Quanto agli atti di natura dichiarativa, la sentenza dà atto che nell’unico genus si distinguono:
- atti o negozi dichiarativi riferibili a fattispecie in cui, per effetto del negozio dichiarativo, si ha una modifica della situazione giuridica preesistente, senza che a ciò segua la produzione di effetti obbligatori reali (come nella divisione)
- atti o negozi ricognitivi, finalizzati a manifestare consapevolezza rispetto a una situazione giuridica preesisente che non viene innovata
- atti o negozi di accertamento, la cui causa sia quella di rimuovere un’oggettiva situazione di incertezza.
Occorre una valutazione da effettuare caso per caso, che muova dalla natura dell’atto: ove l’atto di riconoscimento del debito sia propriamente un atto meramente ricognitivo, atto giuridico in senso stretto dal quale non scaturisce alcun effetto reale o obbligatorio, non può individuarsi un effetto dichiarativo dell’atto stesso. Pertanto, non sarà applicabile l’articolo 3, parte I, della tariffa, che assoggetta a registrazione in termine fisso con l’aliquota dell’1% gli “atti di natura dichiarativa relativi a beni o rapporti di qualsiasi natura”.
Così inteso, le sezioni unite ritengono che la scrittura privata non autenticata di mero riconoscimento di debito, ai fini dell’imposta di registro, sia da ricondurre all’articolo 4, parte II della tariffa, che assoggetta, in caso d’uso, le scritture private non autenticate non aventi per oggetto prestazioni a contenuto patrimoniale a imposta fissa. Così statuito, con riguardo specificamente al caso in esame, la sentenza chiarisce che il deposito di documento ai fini probatori in procedimento contenzioso non costituisce “caso d’uso” in relazione all’articolo 6 del Tur.
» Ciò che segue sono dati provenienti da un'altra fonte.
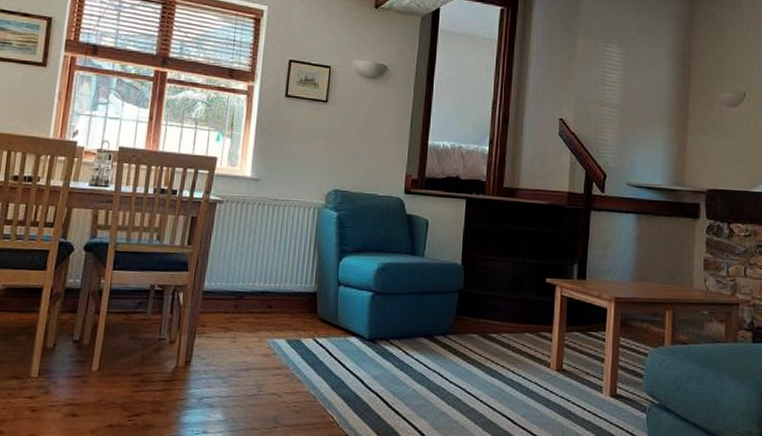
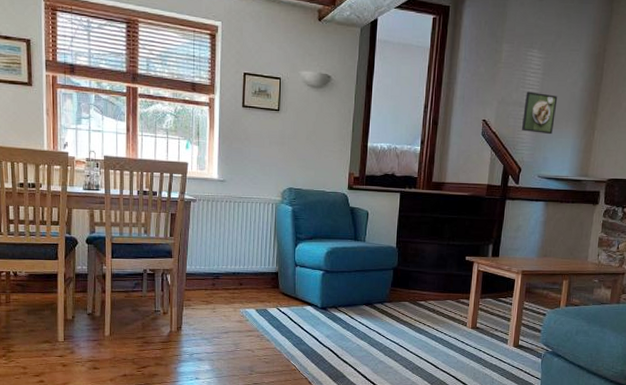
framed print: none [603,89,643,137] -> present [521,91,558,135]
In conclusione, la Corte di piazza Cavour chiarisce che, in ogni caso, il giudice di merito debba pervenire alla qualificazione della natura dell’atto all’esito d’interpretazione dello stesso ex articolo 20 Tur che dispone “l’imposta è applicata secondo la intrinseca natura e gli effetti giuridici, dell'atto presentato alla registrazione, anche se non vi corrisponda il titolo o la forma apparente, sulla base degli elementi desumibili dall'atto medesimo, prescindendo da quelli extratestuali e dagli atti ad esso collegati, salvo quanto disposto dagli articoli successivi”.